Aim of the task: Filter the entries below, keeping every line that has the word "Adhesive".

Dataset entries:
------------------------------------------------

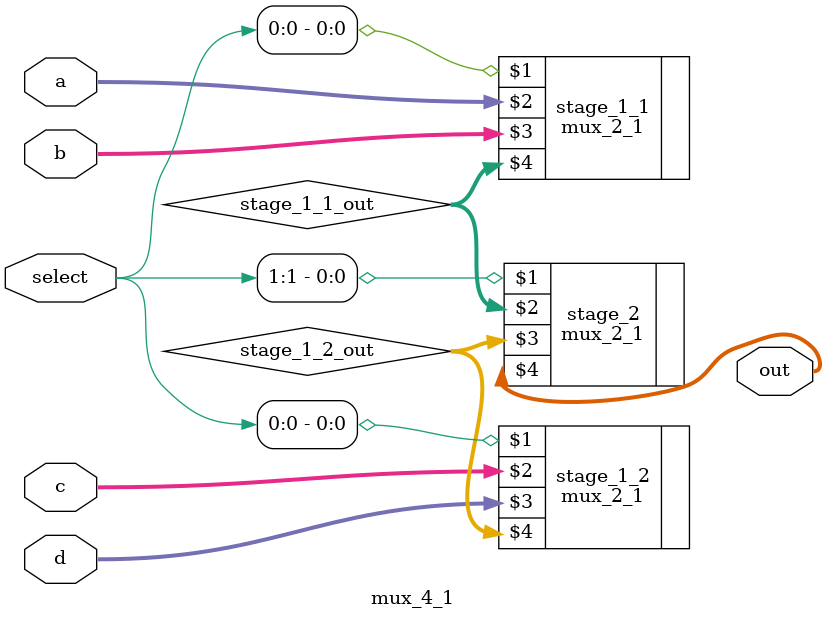
<source format=v>
module mux_4_1 #(parameter bus_size = 32)
	(input [bus_size-1:0] 	a,b,c,d,
		input [1:0] 				select,
		output [bus_size-1:0] out);

	wire [bus_size-1:0] stage_1_1_out;
	wire [bus_size-1:0] stage_1_2_out;
	
	mux_2_1 #(bus_size) stage_1_1(select[0], a,b,stage_1_1_out);
	mux_2_1 #(bus_size) stage_1_2(select[0], c,d, stage_1_2_out);
	
	mux_2_1 #(bus_size) stage_2(select[1],stage_1_1_out,stage_1_2_out, out);

endmodule

</source>
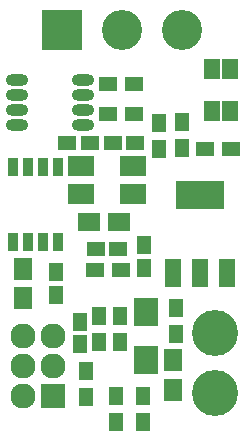
<source format=gbs>
G04 #@! TF.FileFunction,Soldermask,Bot*
%FSLAX46Y46*%
G04 Gerber Fmt 4.6, Leading zero omitted, Abs format (unit mm)*
G04 Created by KiCad (PCBNEW 4.0.1-stable) date Monday, February 15, 2016 'PMt' 09:43:10 PM*
%MOMM*%
G01*
G04 APERTURE LIST*
%ADD10C,0.100000*%
%ADD11C,3.900120*%
%ADD12R,0.908000X1.543000*%
%ADD13R,1.600000X1.150000*%
%ADD14R,2.000000X2.400000*%
%ADD15R,1.300000X1.600000*%
%ADD16R,4.057600X2.432000*%
%ADD17R,1.416000X2.432000*%
%ADD18R,3.399740X3.399740*%
%ADD19C,3.399740*%
%ADD20O,1.873200X1.009600*%
%ADD21R,1.600000X1.300000*%
%ADD22R,1.450000X1.800000*%
%ADD23R,1.150000X1.600000*%
%ADD24R,2.200860X1.799540*%
%ADD25R,2.127200X2.127200*%
%ADD26O,2.127200X2.127200*%
%ADD27R,1.900000X1.650000*%
%ADD28R,1.650000X1.900000*%
G04 APERTURE END LIST*
D10*
D11*
X134366000Y-93726000D03*
X134366000Y-98806000D03*
D12*
X117284500Y-85979000D03*
X118554500Y-85979000D03*
X119824500Y-85979000D03*
X121094500Y-85979000D03*
X121094500Y-79629000D03*
X119824500Y-79629000D03*
X118554500Y-79629000D03*
X117284500Y-79629000D03*
D13*
X125730000Y-77597000D03*
X127630000Y-77597000D03*
X123759000Y-77597000D03*
X121859000Y-77597000D03*
D14*
X128524000Y-91980000D03*
X128524000Y-95980000D03*
D15*
X128270000Y-101260000D03*
X128270000Y-99060000D03*
X125984000Y-101260000D03*
X125984000Y-99060000D03*
X131064000Y-93810000D03*
X131064000Y-91610000D03*
D16*
X133096000Y-82042000D03*
D17*
X133096000Y-88646000D03*
X130810000Y-88646000D03*
X135382000Y-88646000D03*
D18*
X121412000Y-68072000D03*
D19*
X126492000Y-68072000D03*
X131572000Y-68072000D03*
D20*
X123190000Y-72263000D03*
X123190000Y-73533000D03*
X123190000Y-74803000D03*
X123190000Y-76073000D03*
X117602000Y-76073000D03*
X117602000Y-74803000D03*
X117602000Y-73533000D03*
X117602000Y-72263000D03*
D21*
X127508000Y-72644000D03*
X125308000Y-72644000D03*
X127508000Y-75184000D03*
X125308000Y-75184000D03*
D15*
X129603500Y-75905000D03*
X129603500Y-78105000D03*
X131572000Y-75882500D03*
X131572000Y-78082500D03*
D22*
X134149000Y-74952000D03*
X134149000Y-71352000D03*
X135599000Y-74952000D03*
X135599000Y-71352000D03*
D23*
X128397000Y-86299000D03*
X128397000Y-88199000D03*
D21*
X124249000Y-88392000D03*
X126449000Y-88392000D03*
D24*
X123022360Y-79573120D03*
X127421640Y-79573120D03*
X127421640Y-81970880D03*
X123022360Y-81970880D03*
D21*
X133563000Y-78105000D03*
X135763000Y-78105000D03*
D15*
X123444000Y-96944000D03*
X123444000Y-99144000D03*
D25*
X120650000Y-99060000D03*
D26*
X118110000Y-99060000D03*
X120650000Y-96520000D03*
X118110000Y-96520000D03*
X120650000Y-93980000D03*
X118110000Y-93980000D03*
D27*
X123738000Y-84328000D03*
X126238000Y-84328000D03*
D28*
X118110000Y-88285000D03*
X118110000Y-90785000D03*
D13*
X124272000Y-86614000D03*
X126172000Y-86614000D03*
D23*
X120904000Y-88582500D03*
X120904000Y-90482500D03*
D28*
X130810000Y-96032000D03*
X130810000Y-98532000D03*
D23*
X122936000Y-92776000D03*
X122936000Y-94676000D03*
D15*
X126365000Y-94445000D03*
X126365000Y-92245000D03*
X124587000Y-92245000D03*
X124587000Y-94445000D03*
M02*

</source>
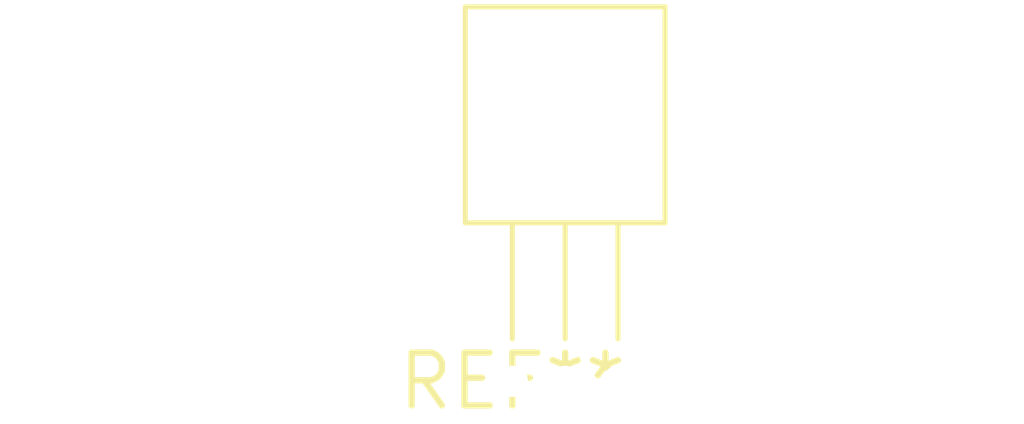
<source format=kicad_pcb>
(kicad_pcb (version 20240108) (generator pcbnew)

  (general
    (thickness 1.6)
  )

  (paper "A4")
  (layers
    (0 "F.Cu" signal)
    (31 "B.Cu" signal)
    (32 "B.Adhes" user "B.Adhesive")
    (33 "F.Adhes" user "F.Adhesive")
    (34 "B.Paste" user)
    (35 "F.Paste" user)
    (36 "B.SilkS" user "B.Silkscreen")
    (37 "F.SilkS" user "F.Silkscreen")
    (38 "B.Mask" user)
    (39 "F.Mask" user)
    (40 "Dwgs.User" user "User.Drawings")
    (41 "Cmts.User" user "User.Comments")
    (42 "Eco1.User" user "User.Eco1")
    (43 "Eco2.User" user "User.Eco2")
    (44 "Edge.Cuts" user)
    (45 "Margin" user)
    (46 "B.CrtYd" user "B.Courtyard")
    (47 "F.CrtYd" user "F.Courtyard")
    (48 "B.Fab" user)
    (49 "F.Fab" user)
    (50 "User.1" user)
    (51 "User.2" user)
    (52 "User.3" user)
    (53 "User.4" user)
    (54 "User.5" user)
    (55 "User.6" user)
    (56 "User.7" user)
    (57 "User.8" user)
    (58 "User.9" user)
  )

  (setup
    (pad_to_mask_clearance 0)
    (pcbplotparams
      (layerselection 0x00010fc_ffffffff)
      (plot_on_all_layers_selection 0x0000000_00000000)
      (disableapertmacros false)
      (usegerberextensions false)
      (usegerberattributes false)
      (usegerberadvancedattributes false)
      (creategerberjobfile false)
      (dashed_line_dash_ratio 12.000000)
      (dashed_line_gap_ratio 3.000000)
      (svgprecision 4)
      (plotframeref false)
      (viasonmask false)
      (mode 1)
      (useauxorigin false)
      (hpglpennumber 1)
      (hpglpenspeed 20)
      (hpglpendiameter 15.000000)
      (dxfpolygonmode false)
      (dxfimperialunits false)
      (dxfusepcbnewfont false)
      (psnegative false)
      (psa4output false)
      (plotreference false)
      (plotvalue false)
      (plotinvisibletext false)
      (sketchpadsonfab false)
      (subtractmaskfromsilk false)
      (outputformat 1)
      (mirror false)
      (drillshape 1)
      (scaleselection 1)
      (outputdirectory "")
    )
  )

  (net 0 "")

  (footprint "TO-92_Inline_Horizontal2" (layer "F.Cu") (at 0 0))

)

</source>
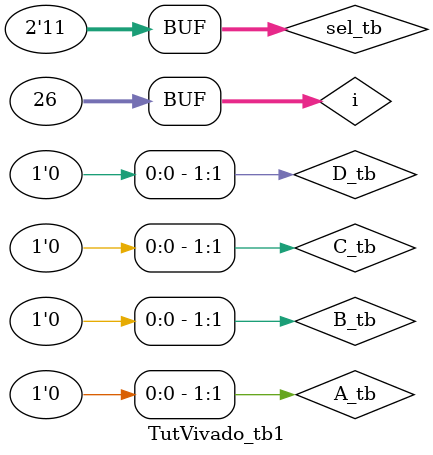
<source format=v>
module TutVivado_tb1(

    );
// Declaramos como reg las entradas del diseño
reg [1:0] A_tb, B_tb, C_tb, D_tb;
reg [1:0] sel_tb;
// Decalaramos como wire las salidas del diseño
wire [1:0] mux_out_tb;

// Instanciamos el diseño que queremos simular
TutVivado C1(A_tb, B_tb, C_tb, D_tb, sel_tb, mux_out_tb);
    
    

    integer i;
    
    
    initial begin
            // Initialize Inputs
            A_tb = 0;
            B_tb = 0;
            C_tb = 0;
            D_tb = 0;
            sel_tb = 0;
            
            // Wait 100 ns for global reset to finish
            #100;
            
            // chequeo de resultado. Conjunto de combinaciones aletaorias. Se mantiene sel fijo
            for (i = 1; i < 26; i = i + 1)begin
            A_tb= $random;
            B_tb = $random;
            C_tb = $random;
            D_tb = $random;
            # 50 ; end
            
            // se aplican otros valores de sel
            #500 sel_tb = 1;
            #200 sel_tb = 2;
            #300 sel_tb = 3;
            end
endmodule
</source>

------------------------------------------------

Problem solution:
    (32 "B.Adhes" user "B.Adhesive")
    (33 "F.Adhes" user "F.Adhesive")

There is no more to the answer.